CHP’den Arap Baharı’na destek konferansı

Osman Atalay

CHP ilk kez İstanbul’da 24 ülkeden yaklaşık 100 katılımcıyla Arap Baharı konferansına ev sahipliği yaptı. Ortadoğu’da yaşanan Arap Baharı, tartışması bir yılını geride bırakırken Türkiye’de sadece AK Parti hükümetinin başından beri bu değişimi ve devrimleri hızlı ve yerinde okuyarak halkın yanında taraf aldığına şahit olduk. Hükümete karşı önyargı ile muhalefet eden, partiler yazarlar ve akademisyenler, Arap devrimlerini irdeleme araştırma tartışma zahmetine katılmadılar.

Değişen Mevsimler-Arap Halklarının Demokrasi ve Özgürlük için Yürüyüşü başlıklı konferansta CHP Genel Başkanı Kılıçdaroğlu; sosyal demokrat bir parti olarak Ortadoğu’da yaşanan değişimin sonuna kadar arkasında olacaklarını, diktatörlere ve baskı rejimlerine karşı ayağa kalkan Arap halkları Martin Luther King’in –Özgürlüğün ezilenler tarafından talep edilmesi zorunludur- sözü ile konuşmasına devam ederek; Arap coğrafyasındaki değişimin itici gücü olan kadın ve gençlik hareketini takdir ediyoruz.
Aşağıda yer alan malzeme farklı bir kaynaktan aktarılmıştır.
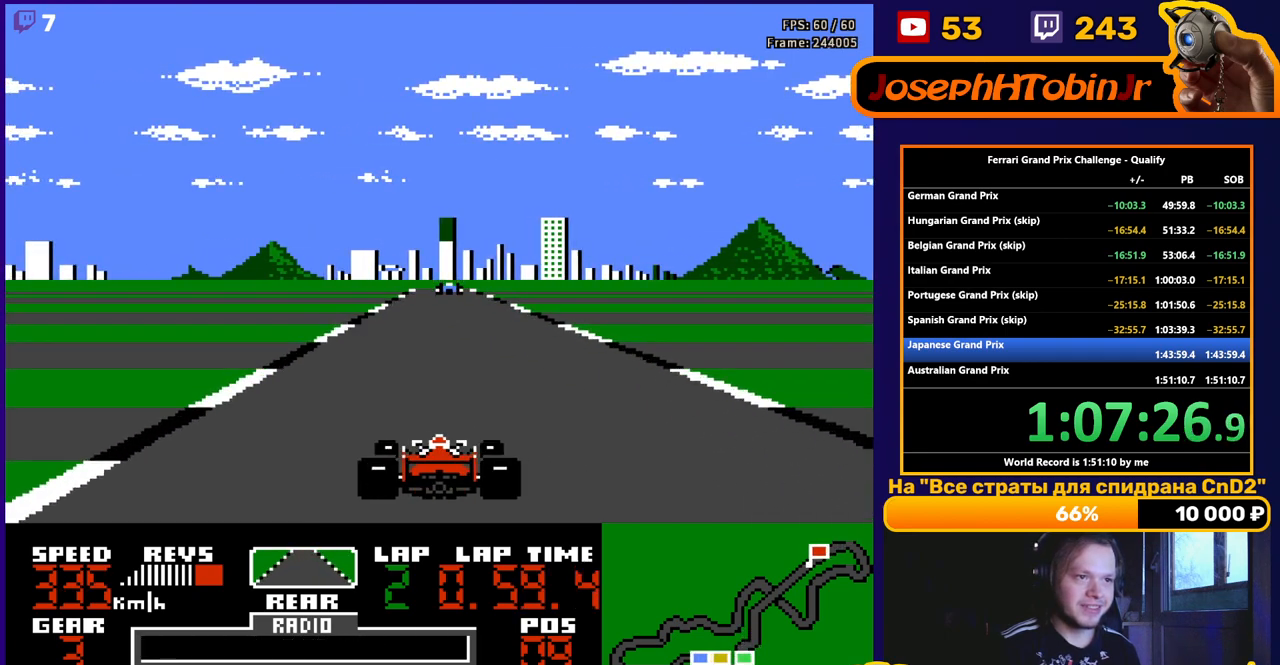
{"buttons": ["A"], "events": []}
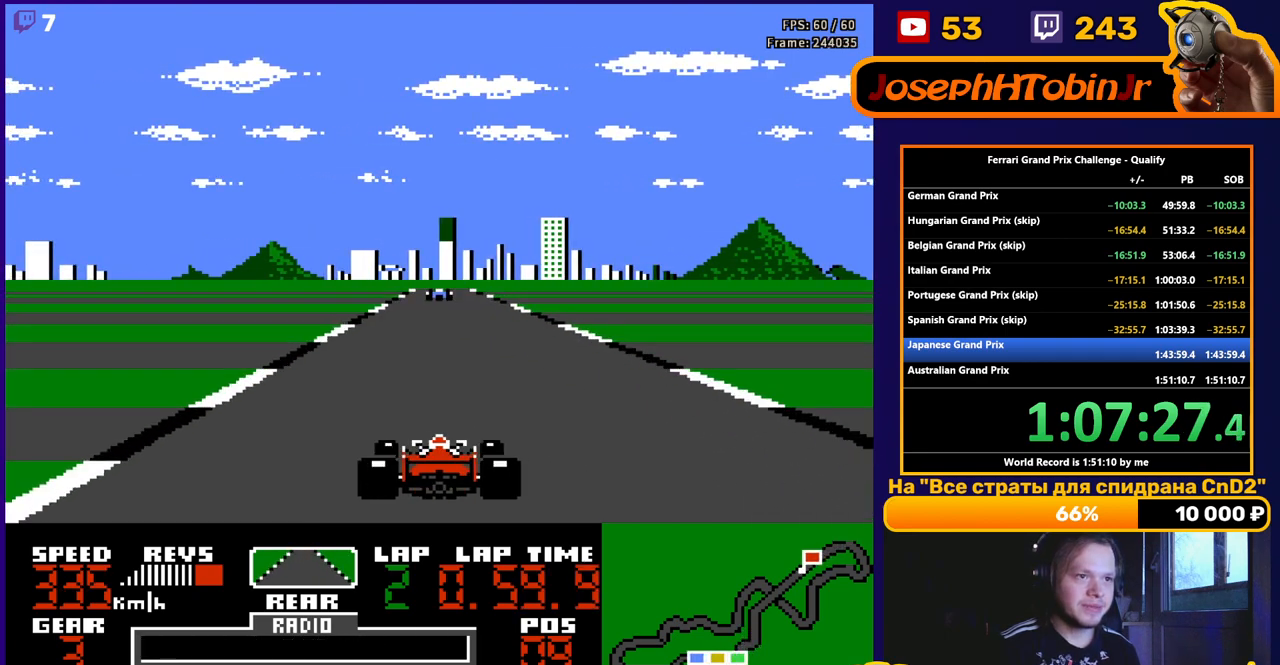
{"buttons": ["A"], "events": []}
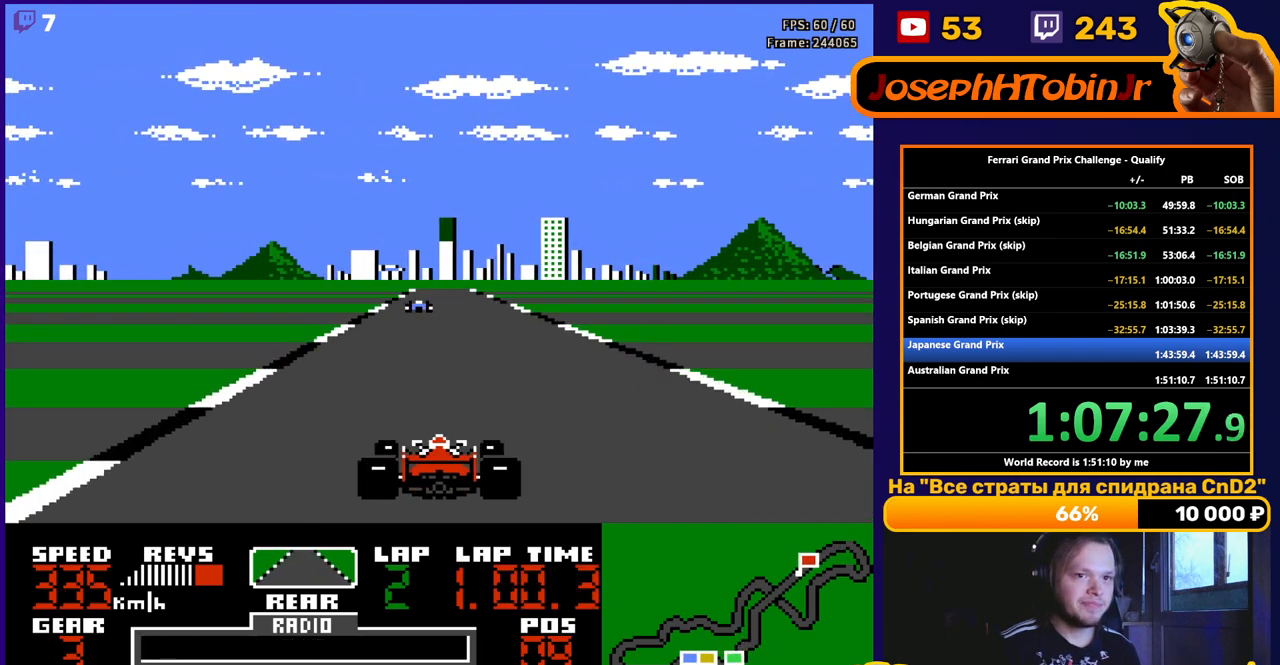
{"buttons": ["A"], "events": []}
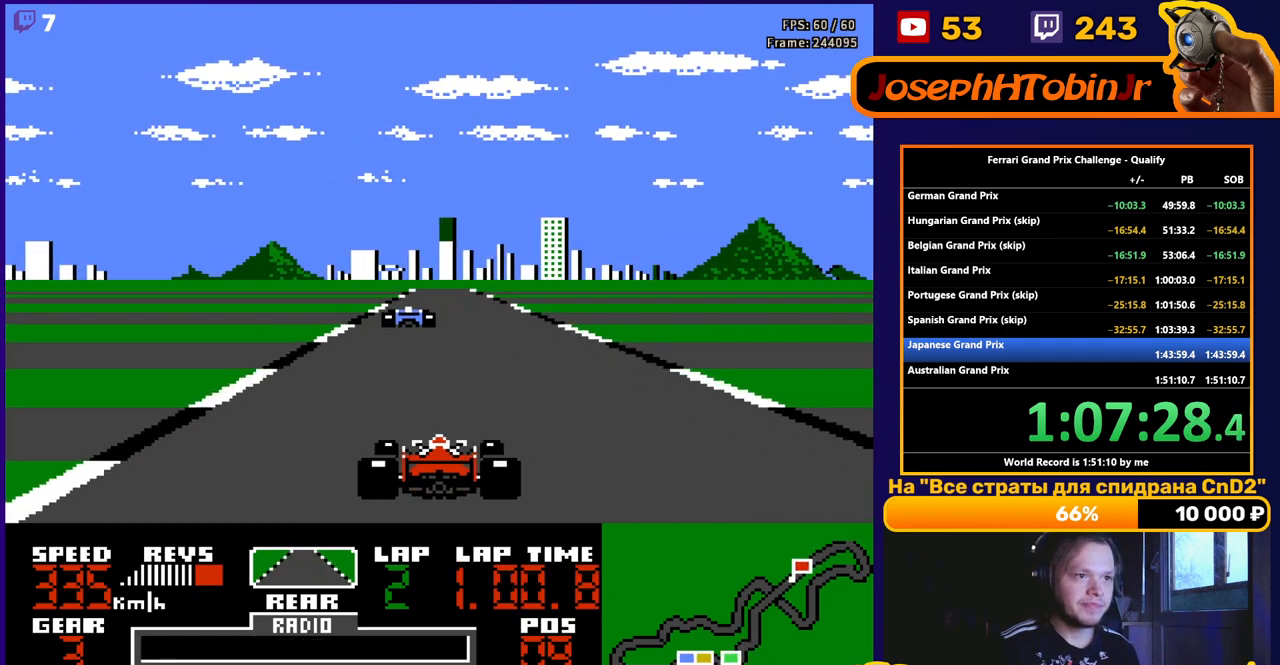
{"buttons": ["A"], "events": []}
Diktatörün yerini bir diğer diktatör alırsa komşusu aç iken tok yatanların saltanatı devam eder. CHP olarak yanınızdayız. Mısır’da Mübarek rejimine boyun eğmeyen sendikaları, Arap dünyasının bir ülkesinden diğerine dayanışmayı taşıyan göçmen işçileri, Tunus’tan esmeye başlayan değişim esintilerini Mısır, Bahreyn, Yemen ve Suriye’de fırtınaya dönüştüren emekçileri saygıyla selamlıyoruz, sözleri ile Arap halklarının özgürlük mücadelelerinin arkasındayız mesajını verdi.

Konferansın önemli konuğu Nobel Barış Ödüllü Yemenli Aktivist Tavakkül Karman, Arap ülkelerinin diğer ülkelerde özendikleri özgürlük ve demokrasi için mücadele ettiklerini, Suriye ve Yemen’de rejim yanlılarına artık yer olmadığını söyledi.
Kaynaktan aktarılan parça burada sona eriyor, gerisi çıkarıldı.